DATA LISTING:

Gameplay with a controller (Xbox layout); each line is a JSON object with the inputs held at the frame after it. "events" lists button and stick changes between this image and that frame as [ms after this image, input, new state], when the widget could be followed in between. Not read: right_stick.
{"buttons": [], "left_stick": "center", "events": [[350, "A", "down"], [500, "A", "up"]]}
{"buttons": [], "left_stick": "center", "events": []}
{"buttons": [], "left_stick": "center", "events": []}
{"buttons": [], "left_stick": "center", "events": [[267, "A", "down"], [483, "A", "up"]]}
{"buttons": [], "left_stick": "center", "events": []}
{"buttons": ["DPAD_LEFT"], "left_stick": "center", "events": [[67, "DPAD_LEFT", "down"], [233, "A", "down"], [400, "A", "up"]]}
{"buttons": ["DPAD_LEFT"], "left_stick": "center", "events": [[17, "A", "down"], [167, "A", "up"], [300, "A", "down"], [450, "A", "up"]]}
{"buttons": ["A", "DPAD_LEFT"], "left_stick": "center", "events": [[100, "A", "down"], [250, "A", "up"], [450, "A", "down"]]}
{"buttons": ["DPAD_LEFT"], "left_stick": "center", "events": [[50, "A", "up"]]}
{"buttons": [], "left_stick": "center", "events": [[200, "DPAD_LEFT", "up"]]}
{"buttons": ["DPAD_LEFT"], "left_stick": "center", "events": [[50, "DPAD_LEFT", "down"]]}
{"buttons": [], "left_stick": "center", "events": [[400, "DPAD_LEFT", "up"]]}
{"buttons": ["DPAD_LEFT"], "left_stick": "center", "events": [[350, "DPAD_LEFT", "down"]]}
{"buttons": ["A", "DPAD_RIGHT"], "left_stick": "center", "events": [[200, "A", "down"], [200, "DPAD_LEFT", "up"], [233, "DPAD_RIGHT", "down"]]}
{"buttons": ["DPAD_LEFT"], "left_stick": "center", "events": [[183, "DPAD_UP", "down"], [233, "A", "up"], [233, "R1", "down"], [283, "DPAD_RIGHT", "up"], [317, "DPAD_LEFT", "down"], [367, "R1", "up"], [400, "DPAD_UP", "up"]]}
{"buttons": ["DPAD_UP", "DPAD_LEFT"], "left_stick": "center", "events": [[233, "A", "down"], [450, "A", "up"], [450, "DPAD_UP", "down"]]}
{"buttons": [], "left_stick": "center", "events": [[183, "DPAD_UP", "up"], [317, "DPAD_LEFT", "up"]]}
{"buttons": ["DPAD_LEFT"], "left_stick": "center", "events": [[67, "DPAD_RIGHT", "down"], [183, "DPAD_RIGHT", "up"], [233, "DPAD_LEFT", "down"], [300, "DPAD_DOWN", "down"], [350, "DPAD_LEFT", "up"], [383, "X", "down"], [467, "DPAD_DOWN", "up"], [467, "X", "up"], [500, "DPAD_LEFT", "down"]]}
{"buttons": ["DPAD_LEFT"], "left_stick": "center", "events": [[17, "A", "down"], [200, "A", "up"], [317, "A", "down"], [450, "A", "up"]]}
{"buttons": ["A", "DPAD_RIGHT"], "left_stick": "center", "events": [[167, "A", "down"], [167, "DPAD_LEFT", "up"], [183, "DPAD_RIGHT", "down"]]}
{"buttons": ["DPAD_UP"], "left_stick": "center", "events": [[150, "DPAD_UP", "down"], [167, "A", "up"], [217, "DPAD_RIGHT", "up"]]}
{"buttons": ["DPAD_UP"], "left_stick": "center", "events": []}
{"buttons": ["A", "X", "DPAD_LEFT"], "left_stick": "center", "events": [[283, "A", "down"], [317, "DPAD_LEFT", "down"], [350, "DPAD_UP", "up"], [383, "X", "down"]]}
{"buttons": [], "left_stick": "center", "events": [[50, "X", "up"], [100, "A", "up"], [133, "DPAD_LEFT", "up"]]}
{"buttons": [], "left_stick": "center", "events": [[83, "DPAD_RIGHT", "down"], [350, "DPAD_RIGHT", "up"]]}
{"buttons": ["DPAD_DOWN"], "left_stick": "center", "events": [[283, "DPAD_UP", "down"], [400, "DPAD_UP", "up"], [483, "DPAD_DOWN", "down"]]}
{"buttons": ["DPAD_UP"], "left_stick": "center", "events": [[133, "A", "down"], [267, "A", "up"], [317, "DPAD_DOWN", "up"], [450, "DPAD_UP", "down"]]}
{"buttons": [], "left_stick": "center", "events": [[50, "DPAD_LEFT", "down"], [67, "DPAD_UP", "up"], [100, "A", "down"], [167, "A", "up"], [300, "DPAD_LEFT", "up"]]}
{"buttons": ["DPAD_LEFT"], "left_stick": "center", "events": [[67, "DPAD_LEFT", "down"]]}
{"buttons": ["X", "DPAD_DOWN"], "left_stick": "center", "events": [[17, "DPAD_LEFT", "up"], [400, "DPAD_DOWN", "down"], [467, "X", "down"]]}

EXERCISE OBJECTIVE: Would you please print every record exactly as written?

WRITTEN REPLY:
Gameplay with a controller (Xbox layout); each line is a JSON object with the inputs held at the frame after it. "events" lists button and stick changes between this image and that frame as [ms after this image, input, new state], when the widget could be followed in between. Not read: right_stick.
{"buttons": [], "left_stick": "center", "events": [[350, "A", "down"], [500, "A", "up"]]}
{"buttons": [], "left_stick": "center", "events": []}
{"buttons": [], "left_stick": "center", "events": []}
{"buttons": [], "left_stick": "center", "events": [[267, "A", "down"], [483, "A", "up"]]}
{"buttons": [], "left_stick": "center", "events": []}
{"buttons": ["DPAD_LEFT"], "left_stick": "center", "events": [[67, "DPAD_LEFT", "down"], [233, "A", "down"], [400, "A", "up"]]}
{"buttons": ["DPAD_LEFT"], "left_stick": "center", "events": [[17, "A", "down"], [167, "A", "up"], [300, "A", "down"], [450, "A", "up"]]}
{"buttons": ["A", "DPAD_LEFT"], "left_stick": "center", "events": [[100, "A", "down"], [250, "A", "up"], [450, "A", "down"]]}
{"buttons": ["DPAD_LEFT"], "left_stick": "center", "events": [[50, "A", "up"]]}
{"buttons": [], "left_stick": "center", "events": [[200, "DPAD_LEFT", "up"]]}
{"buttons": ["DPAD_LEFT"], "left_stick": "center", "events": [[50, "DPAD_LEFT", "down"]]}
{"buttons": [], "left_stick": "center", "events": [[400, "DPAD_LEFT", "up"]]}
{"buttons": ["DPAD_LEFT"], "left_stick": "center", "events": [[350, "DPAD_LEFT", "down"]]}
{"buttons": ["A", "DPAD_RIGHT"], "left_stick": "center", "events": [[200, "A", "down"], [200, "DPAD_LEFT", "up"], [233, "DPAD_RIGHT", "down"]]}
{"buttons": ["DPAD_LEFT"], "left_stick": "center", "events": [[183, "DPAD_UP", "down"], [233, "A", "up"], [233, "R1", "down"], [283, "DPAD_RIGHT", "up"], [317, "DPAD_LEFT", "down"], [367, "R1", "up"], [400, "DPAD_UP", "up"]]}
{"buttons": ["DPAD_UP", "DPAD_LEFT"], "left_stick": "center", "events": [[233, "A", "down"], [450, "A", "up"], [450, "DPAD_UP", "down"]]}
{"buttons": [], "left_stick": "center", "events": [[183, "DPAD_UP", "up"], [317, "DPAD_LEFT", "up"]]}
{"buttons": ["DPAD_LEFT"], "left_stick": "center", "events": [[67, "DPAD_RIGHT", "down"], [183, "DPAD_RIGHT", "up"], [233, "DPAD_LEFT", "down"], [300, "DPAD_DOWN", "down"], [350, "DPAD_LEFT", "up"], [383, "X", "down"], [467, "DPAD_DOWN", "up"], [467, "X", "up"], [500, "DPAD_LEFT", "down"]]}
{"buttons": ["DPAD_LEFT"], "left_stick": "center", "events": [[17, "A", "down"], [200, "A", "up"], [317, "A", "down"], [450, "A", "up"]]}
{"buttons": ["A", "DPAD_RIGHT"], "left_stick": "center", "events": [[167, "A", "down"], [167, "DPAD_LEFT", "up"], [183, "DPAD_RIGHT", "down"]]}
{"buttons": ["DPAD_UP"], "left_stick": "center", "events": [[150, "DPAD_UP", "down"], [167, "A", "up"], [217, "DPAD_RIGHT", "up"]]}
{"buttons": ["DPAD_UP"], "left_stick": "center", "events": []}
{"buttons": ["A", "X", "DPAD_LEFT"], "left_stick": "center", "events": [[283, "A", "down"], [317, "DPAD_LEFT", "down"], [350, "DPAD_UP", "up"], [383, "X", "down"]]}
{"buttons": [], "left_stick": "center", "events": [[50, "X", "up"], [100, "A", "up"], [133, "DPAD_LEFT", "up"]]}
{"buttons": [], "left_stick": "center", "events": [[83, "DPAD_RIGHT", "down"], [350, "DPAD_RIGHT", "up"]]}
{"buttons": ["DPAD_DOWN"], "left_stick": "center", "events": [[283, "DPAD_UP", "down"], [400, "DPAD_UP", "up"], [483, "DPAD_DOWN", "down"]]}
{"buttons": ["DPAD_UP"], "left_stick": "center", "events": [[133, "A", "down"], [267, "A", "up"], [317, "DPAD_DOWN", "up"], [450, "DPAD_UP", "down"]]}
{"buttons": [], "left_stick": "center", "events": [[50, "DPAD_LEFT", "down"], [67, "DPAD_UP", "up"], [100, "A", "down"], [167, "A", "up"], [300, "DPAD_LEFT", "up"]]}
{"buttons": ["DPAD_LEFT"], "left_stick": "center", "events": [[67, "DPAD_LEFT", "down"]]}
{"buttons": ["X", "DPAD_DOWN"], "left_stick": "center", "events": [[17, "DPAD_LEFT", "up"], [400, "DPAD_DOWN", "down"], [467, "X", "down"]]}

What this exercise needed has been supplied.